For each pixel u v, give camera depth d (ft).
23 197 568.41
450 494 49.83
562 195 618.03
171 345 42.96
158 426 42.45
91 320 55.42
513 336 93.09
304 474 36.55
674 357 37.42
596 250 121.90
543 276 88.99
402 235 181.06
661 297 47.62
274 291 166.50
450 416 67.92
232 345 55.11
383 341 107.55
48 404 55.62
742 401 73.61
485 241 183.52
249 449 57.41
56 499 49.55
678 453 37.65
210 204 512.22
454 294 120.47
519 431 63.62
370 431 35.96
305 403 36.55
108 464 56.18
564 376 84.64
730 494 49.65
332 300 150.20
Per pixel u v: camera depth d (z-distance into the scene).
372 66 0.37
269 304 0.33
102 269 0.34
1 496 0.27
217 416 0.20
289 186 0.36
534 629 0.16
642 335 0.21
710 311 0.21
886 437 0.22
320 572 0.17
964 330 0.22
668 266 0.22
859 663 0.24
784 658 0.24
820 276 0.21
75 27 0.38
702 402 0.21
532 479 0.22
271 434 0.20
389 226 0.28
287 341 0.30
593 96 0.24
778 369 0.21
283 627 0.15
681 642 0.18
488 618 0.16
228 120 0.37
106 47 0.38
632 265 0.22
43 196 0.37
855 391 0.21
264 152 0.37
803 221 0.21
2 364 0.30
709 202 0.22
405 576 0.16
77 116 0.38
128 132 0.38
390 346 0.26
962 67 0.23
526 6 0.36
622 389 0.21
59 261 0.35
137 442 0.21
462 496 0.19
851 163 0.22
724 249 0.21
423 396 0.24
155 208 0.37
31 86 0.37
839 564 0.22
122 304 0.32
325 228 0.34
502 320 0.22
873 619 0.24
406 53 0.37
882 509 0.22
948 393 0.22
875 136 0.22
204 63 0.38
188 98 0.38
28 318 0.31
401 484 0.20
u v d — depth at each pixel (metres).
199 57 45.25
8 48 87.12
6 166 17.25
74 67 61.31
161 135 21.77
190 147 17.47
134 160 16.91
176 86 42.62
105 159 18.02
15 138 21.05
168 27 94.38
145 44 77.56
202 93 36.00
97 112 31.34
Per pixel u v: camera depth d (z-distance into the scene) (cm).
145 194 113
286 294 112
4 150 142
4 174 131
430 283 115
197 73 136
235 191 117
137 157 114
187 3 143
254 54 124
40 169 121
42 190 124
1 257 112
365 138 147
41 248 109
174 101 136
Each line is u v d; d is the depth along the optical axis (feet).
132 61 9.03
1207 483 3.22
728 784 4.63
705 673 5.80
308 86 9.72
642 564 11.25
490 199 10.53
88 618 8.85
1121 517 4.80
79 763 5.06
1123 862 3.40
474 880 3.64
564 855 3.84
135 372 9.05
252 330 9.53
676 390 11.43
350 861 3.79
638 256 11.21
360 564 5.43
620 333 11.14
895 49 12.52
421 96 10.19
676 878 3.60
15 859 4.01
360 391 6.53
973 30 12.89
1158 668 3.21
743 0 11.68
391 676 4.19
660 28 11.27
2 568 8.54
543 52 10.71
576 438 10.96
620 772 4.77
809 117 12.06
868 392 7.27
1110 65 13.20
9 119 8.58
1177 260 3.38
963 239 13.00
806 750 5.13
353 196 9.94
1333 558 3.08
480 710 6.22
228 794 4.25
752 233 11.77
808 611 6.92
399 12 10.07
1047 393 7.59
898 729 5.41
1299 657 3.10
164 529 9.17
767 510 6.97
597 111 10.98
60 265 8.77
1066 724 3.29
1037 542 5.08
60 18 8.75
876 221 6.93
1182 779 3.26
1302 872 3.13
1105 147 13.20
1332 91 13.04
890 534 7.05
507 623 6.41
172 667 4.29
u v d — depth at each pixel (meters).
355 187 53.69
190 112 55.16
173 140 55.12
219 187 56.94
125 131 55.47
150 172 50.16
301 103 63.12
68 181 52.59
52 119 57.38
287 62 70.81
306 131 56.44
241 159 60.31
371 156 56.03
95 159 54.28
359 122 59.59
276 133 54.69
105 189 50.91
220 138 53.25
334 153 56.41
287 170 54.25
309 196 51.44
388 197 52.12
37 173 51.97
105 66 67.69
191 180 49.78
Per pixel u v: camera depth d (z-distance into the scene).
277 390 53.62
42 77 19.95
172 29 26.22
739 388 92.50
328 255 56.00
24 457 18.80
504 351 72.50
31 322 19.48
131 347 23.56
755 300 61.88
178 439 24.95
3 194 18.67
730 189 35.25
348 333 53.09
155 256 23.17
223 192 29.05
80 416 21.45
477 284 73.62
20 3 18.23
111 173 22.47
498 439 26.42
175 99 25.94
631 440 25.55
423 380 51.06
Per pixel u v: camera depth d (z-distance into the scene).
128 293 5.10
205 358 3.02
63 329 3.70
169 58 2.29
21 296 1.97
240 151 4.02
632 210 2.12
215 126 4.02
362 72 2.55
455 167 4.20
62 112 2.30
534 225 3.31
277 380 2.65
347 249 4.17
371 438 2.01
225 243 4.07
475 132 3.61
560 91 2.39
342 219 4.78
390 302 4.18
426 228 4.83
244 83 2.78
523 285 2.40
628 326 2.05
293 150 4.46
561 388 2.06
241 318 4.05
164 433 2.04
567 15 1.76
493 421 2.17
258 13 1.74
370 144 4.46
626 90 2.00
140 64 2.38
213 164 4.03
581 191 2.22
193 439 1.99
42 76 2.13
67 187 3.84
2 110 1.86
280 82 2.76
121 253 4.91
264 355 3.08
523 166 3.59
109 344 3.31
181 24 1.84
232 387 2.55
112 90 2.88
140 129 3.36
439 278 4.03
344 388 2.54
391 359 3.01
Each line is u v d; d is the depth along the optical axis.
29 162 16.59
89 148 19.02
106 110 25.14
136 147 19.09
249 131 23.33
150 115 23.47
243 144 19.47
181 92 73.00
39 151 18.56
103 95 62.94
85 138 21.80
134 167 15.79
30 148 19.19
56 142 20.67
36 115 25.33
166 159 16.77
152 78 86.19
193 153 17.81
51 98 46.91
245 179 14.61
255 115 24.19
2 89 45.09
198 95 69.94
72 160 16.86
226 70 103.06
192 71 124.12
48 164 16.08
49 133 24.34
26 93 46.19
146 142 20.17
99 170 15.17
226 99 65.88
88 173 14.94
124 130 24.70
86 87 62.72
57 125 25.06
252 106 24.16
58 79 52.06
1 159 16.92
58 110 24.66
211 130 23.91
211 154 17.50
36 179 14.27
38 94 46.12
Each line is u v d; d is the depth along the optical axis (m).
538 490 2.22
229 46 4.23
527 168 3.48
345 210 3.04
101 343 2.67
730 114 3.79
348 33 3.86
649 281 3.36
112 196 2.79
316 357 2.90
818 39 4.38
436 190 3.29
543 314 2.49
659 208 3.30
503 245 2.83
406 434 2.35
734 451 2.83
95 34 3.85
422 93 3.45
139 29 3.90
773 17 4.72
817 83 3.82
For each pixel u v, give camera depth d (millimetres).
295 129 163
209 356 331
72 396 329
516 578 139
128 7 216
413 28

********************

## [Assignment]
Return the records given above in their entirety, word for word.

## [Exercise answer]
For each pixel u v, give camera depth d (ft).
23 197 568.41
450 494 49.83
562 195 618.03
171 345 42.96
158 426 42.45
91 320 55.42
513 336 93.09
304 474 36.55
674 357 37.42
596 250 121.90
543 276 88.99
402 235 181.06
661 297 47.62
274 291 166.50
450 416 67.92
232 345 55.11
383 341 107.55
48 404 55.62
742 401 73.61
485 241 183.52
249 449 57.41
56 499 49.55
678 453 37.65
210 204 512.22
454 294 120.47
519 431 63.62
370 431 35.96
305 403 36.55
108 464 56.18
564 376 84.64
730 494 49.65
332 300 150.20
Per pixel u v: camera depth d (z-distance into the scene).
372 66 0.37
269 304 0.33
102 269 0.34
1 496 0.27
217 416 0.20
289 186 0.36
534 629 0.16
642 335 0.21
710 311 0.21
886 437 0.22
320 572 0.17
964 330 0.22
668 266 0.22
859 663 0.24
784 658 0.24
820 276 0.21
75 27 0.38
702 402 0.21
532 479 0.22
271 434 0.20
389 226 0.28
287 341 0.30
593 96 0.24
778 369 0.21
283 627 0.15
681 642 0.18
488 618 0.16
228 120 0.37
106 47 0.38
632 265 0.22
43 196 0.37
855 391 0.21
264 152 0.37
803 221 0.21
2 364 0.30
709 202 0.22
405 576 0.16
77 116 0.38
128 132 0.38
390 346 0.26
962 67 0.23
526 6 0.36
622 389 0.21
59 261 0.35
137 442 0.21
462 496 0.19
851 163 0.22
724 249 0.21
423 396 0.24
155 208 0.37
31 86 0.37
839 564 0.22
122 304 0.32
325 228 0.34
502 320 0.22
873 619 0.24
406 53 0.37
882 509 0.22
948 393 0.22
875 136 0.22
204 63 0.38
188 98 0.38
28 318 0.31
401 484 0.20
u v d — depth at each pixel (metres).
199 57 45.25
8 48 87.12
6 166 17.25
74 67 61.31
161 135 21.77
190 147 17.47
134 160 16.91
176 86 42.62
105 159 18.02
15 138 21.05
168 27 94.38
145 44 77.56
202 93 36.00
97 112 31.34
Per pixel u v: camera depth d (z-distance into the scene) (cm).
145 194 113
286 294 112
4 150 142
4 174 131
430 283 115
197 73 136
235 191 117
137 157 114
187 3 143
254 54 124
40 169 121
42 190 124
1 257 112
365 138 147
41 248 109
174 101 136
Each line is u v d; d is the depth along the optical axis (feet).
132 61 9.03
1207 483 3.22
728 784 4.63
705 673 5.80
308 86 9.72
642 564 11.25
490 199 10.53
88 618 8.85
1121 517 4.80
79 763 5.06
1123 862 3.40
474 880 3.64
564 855 3.84
135 372 9.05
252 330 9.53
676 390 11.43
350 861 3.79
638 256 11.21
360 564 5.43
620 333 11.14
895 49 12.52
421 96 10.19
676 878 3.60
15 859 4.01
360 391 6.53
973 30 12.89
1158 668 3.21
743 0 11.68
391 676 4.19
660 28 11.27
2 568 8.54
543 52 10.71
576 438 10.96
620 772 4.77
809 117 12.06
868 392 7.27
1110 65 13.20
9 119 8.58
1177 260 3.38
963 239 13.00
806 750 5.13
353 196 9.94
1333 558 3.08
480 710 6.22
228 794 4.25
752 233 11.77
808 611 6.92
399 12 10.07
1047 393 7.59
898 729 5.41
1299 657 3.10
164 529 9.17
767 510 6.97
597 111 10.98
60 265 8.77
1066 724 3.29
1037 542 5.08
60 18 8.75
876 221 6.93
1182 779 3.26
1302 872 3.13
1105 147 13.20
1332 91 13.04
890 534 7.05
507 623 6.41
172 667 4.29
u v d — depth at each pixel (meters).
355 187 53.69
190 112 55.16
173 140 55.12
219 187 56.94
125 131 55.47
150 172 50.16
301 103 63.12
68 181 52.59
52 119 57.38
287 62 70.81
306 131 56.44
241 159 60.31
371 156 56.03
95 159 54.28
359 122 59.59
276 133 54.69
105 189 50.91
220 138 53.25
334 153 56.41
287 170 54.25
309 196 51.44
388 197 52.12
37 173 51.97
105 66 67.69
191 180 49.78
Per pixel u v: camera depth d (z-distance into the scene).
277 390 53.62
42 77 19.95
172 29 26.22
739 388 92.50
328 255 56.00
24 457 18.80
504 351 72.50
31 322 19.48
131 347 23.56
755 300 61.88
178 439 24.95
3 194 18.67
730 189 35.25
348 333 53.09
155 256 23.17
223 192 29.05
80 416 21.45
477 284 73.62
20 3 18.23
111 173 22.47
498 439 26.42
175 99 25.94
631 440 25.55
423 380 51.06
Per pixel u v: camera depth d (z-distance into the scene).
128 293 5.10
205 358 3.02
63 329 3.70
169 58 2.29
21 296 1.97
240 151 4.02
632 210 2.12
215 126 4.02
362 72 2.55
455 167 4.20
62 112 2.30
534 225 3.31
277 380 2.65
347 249 4.17
371 438 2.01
225 243 4.07
475 132 3.61
560 91 2.39
342 219 4.78
390 302 4.18
426 228 4.83
244 83 2.78
523 285 2.40
628 326 2.05
293 150 4.46
561 388 2.06
241 318 4.05
164 433 2.04
567 15 1.76
493 421 2.17
258 13 1.74
370 144 4.46
626 90 2.00
140 64 2.38
213 164 4.03
581 191 2.22
193 439 1.99
42 76 2.13
67 187 3.84
2 110 1.86
280 82 2.76
121 253 4.91
264 355 3.08
523 166 3.59
109 344 3.31
181 24 1.84
232 387 2.55
112 90 2.88
140 129 3.36
439 278 4.03
344 388 2.54
391 359 3.01
Each line is u v d; d is the depth along the optical axis.
29 162 16.59
89 148 19.02
106 110 25.14
136 147 19.09
249 131 23.33
150 115 23.47
243 144 19.47
181 92 73.00
39 151 18.56
103 95 62.94
85 138 21.80
134 167 15.79
30 148 19.19
56 142 20.67
36 115 25.33
166 159 16.77
152 78 86.19
193 153 17.81
51 98 46.91
245 179 14.61
255 115 24.19
2 89 45.09
198 95 69.94
72 160 16.86
226 70 103.06
192 71 124.12
48 164 16.08
49 133 24.34
26 93 46.19
146 142 20.17
99 170 15.17
226 99 65.88
88 173 14.94
124 130 24.70
86 87 62.72
57 125 25.06
252 106 24.16
58 79 52.06
1 159 16.92
58 110 24.66
211 130 23.91
211 154 17.50
36 179 14.27
38 94 46.12
Each line is u v d; d is the depth along the optical axis (m).
538 490 2.22
229 46 4.23
527 168 3.48
345 210 3.04
101 343 2.67
730 114 3.79
348 33 3.86
649 281 3.36
112 196 2.79
316 357 2.90
818 39 4.38
436 190 3.29
543 314 2.49
659 208 3.30
503 245 2.83
406 434 2.35
734 451 2.83
95 34 3.85
422 93 3.45
139 29 3.90
773 17 4.72
817 83 3.82
For each pixel u v, give camera depth d (millimetres).
295 129 163
209 356 331
72 396 329
516 578 139
128 7 216
413 28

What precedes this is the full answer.